会派別当選者数は共産五、自民十六、公明三、民主四、社民五、社会大衆二、そうぞう一、諸派・無所属十二。自民党は改選前と比べ四議席減と惨敗し、公明と合わせても県政与党は議席を二十七から二十二に減らし、過半数を割り込みました。与党の過半数割れは十六年ぶり。
同選挙では、長寿を尊びお年寄りを大切にする沖縄で、後期高齢者医療制度の是非を最大の争点として行われました。米軍基地への対応や福祉などの仲井真県政への評価も問われました。

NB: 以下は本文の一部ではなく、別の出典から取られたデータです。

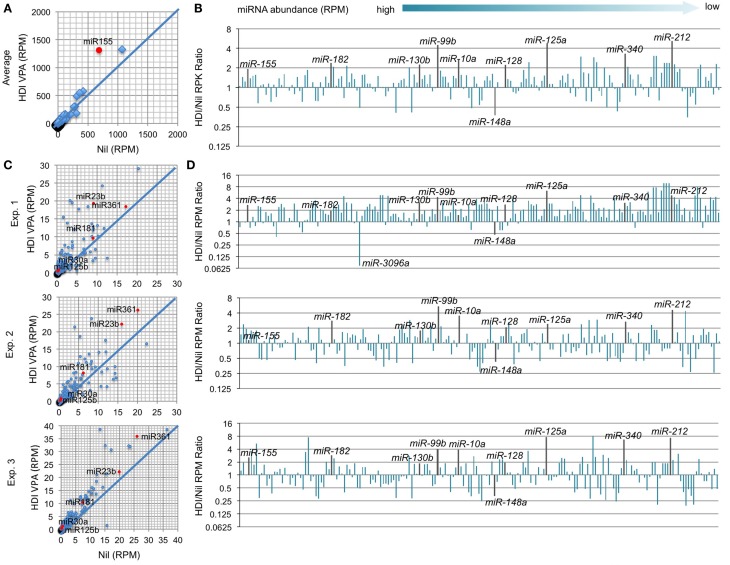
HDI selectively inhibits miRNA expression in B cells induced to undergo CSR and plasma cell differentiation. B cells were cultured with LPS plus IL-4 in the presence of HDI (VPA, 500 μM) or nil for 60 h before preparation of RNA for miRNA-Seq. (A) Scatter plots of average (in three independent experiments) miRNA expression levels (RPMs) in B cells treated with HDI versus that in B cells treated with nil. P values, paired t-test. (B) Bar graphs depict the changes of folds of the average miRNA expression levels (RPMs) in B cells treated with HDI as compared to that in B cells treated with nil. (C) Bar graphs depict the changes of folds of miRNA expression levels (RPMs) in B cells treated with HDI as compared to that in B cells treated with nil, in three independent experiments. (D) Scatter plots of miRNA expression levels in B cells treated with HDI versus those in B cells treated with nil, in three independent experiments. Only the miRNAs at average RPM > 0.5 in LPS plus IL-4-stimulated B cells treated with nil are included.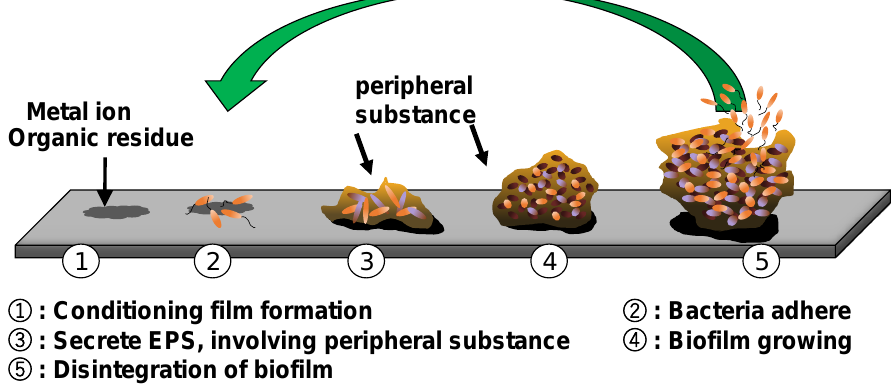
Figure 1. Schematic of biofilm formation.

安保廃棄、基地撤去をかかげる日本共産党が躍進したことは、後期高齢者医療制度の廃止とともに、名護市辺野古への米軍新基地建設反対の県民世論を示しました。
日本共産党の各候補者はまた、高すぎる国民健康保険料・税の引き下げ、中学校卒業までの医療費無料化、県誘致企業での正社員化の拡大などの政策、公約を訴えました。
当選した五人は一夜明けた九日、那覇市の街頭にそろって立ち、「力を合わせて暮らしを守り、平和を守り基地をなくすために全力で頑張っていきたい」など公約実現を訴えました。後期高齢者医療制度の廃止を求める意見書を県議会に提出する予定です。

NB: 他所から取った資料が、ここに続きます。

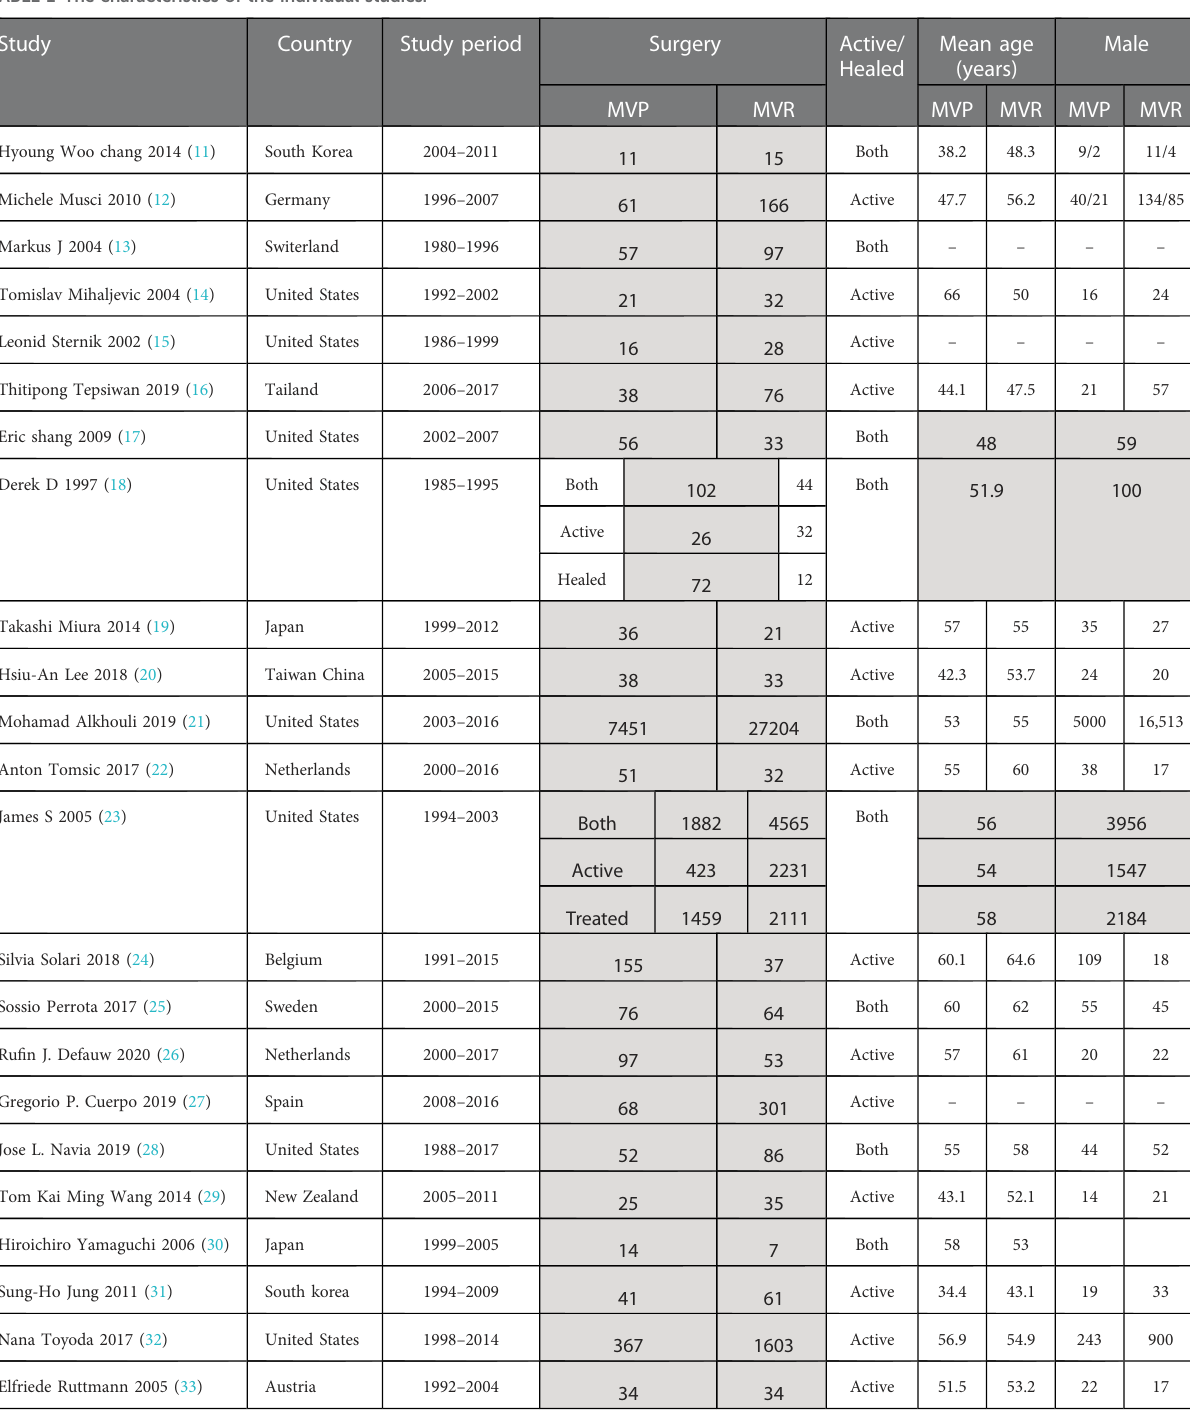
TABLE 1 The characteristics of the individual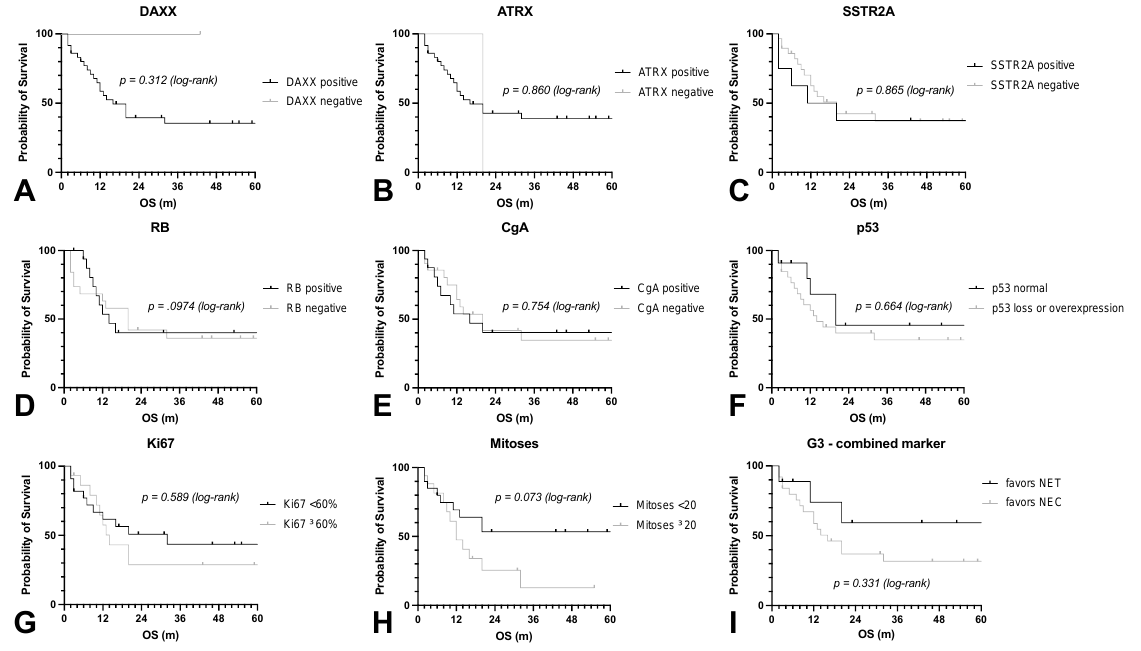
Figure 2. Overall survival in relation to histological markers. The overall survival (OS) of all enrolled patients with NEN G3 was calculated with respect to the expression or intensity of DAXX ( A ), ATRX ( B ), SSTR2A ( C ), RB ( D ), Chromogranin A (CgA, ( E )), p53 ( F ), Ki67 ( G ) and mitoses ( H ). Two groups were distinguished by taking all markers together: favors NET G3 and favors NEC ( I ). GEP: gastroenteropancreatic, NEC: neuroendocrine carcinoma, NEN: neuroendocrine neoplasia, NET: neuroendocrine tumor, OS: overall survival, P: pulmonary.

投票率は57・82%。前回を0・9ポイント下回りました。
後期高齢者医療・米軍新基地ノー
国・県は審判に応えよ
市田書記局長
日本共産党の市田忠義書記局長は九日、国会内で記者会見し、沖縄県議選で日本共産党が五議席に躍進したことについてふれ、「わが党の訴えに多くの有権者から共感と支持を寄せていただいた。今後は獲得した議案提案権を活用して、県政を一歩でも二歩でも前進させていきたい」と表明しました。
市田氏は、県議選では、県政だけでなく、後期高齢者医療制度や新基地建設の問題など国政の問題も大きな争点になったと指摘。日本共産党は、後期高齢者医療制度の問題を一貫して追及し、辺野古への米軍新基地建設を許さない意思を示そうと訴えて大きな支持を得たとして、「国、県は、この重大な審判に応えることが必要だ」と強調しました。
なかでも、後期高齢者医療制度の問題は、町村信孝官房長官が九日の記者会見で、「(県議選での与党敗北の)背景として同制度があったことは否定できない」と認めるなど最大の争点となったとして、「直近の県議選でノーの審判が下されたのだから、衆院段階でただちに審議入りすべきだ」と力説しました。
市田氏は、公立高校の授業料値上げ強行など沖縄県政が「県民の暮らしを守る防波堤の役割を果たしてこなかった」と指摘。県議選では、この点でもノーの審判が下ったとして、「日本共産党は(県政でも)高すぎる国保料の引き下げ、子どもの医療費を中学卒業まで無料化するなど県民の要求にもとづく議案提案を行っていきたい」と強調しました。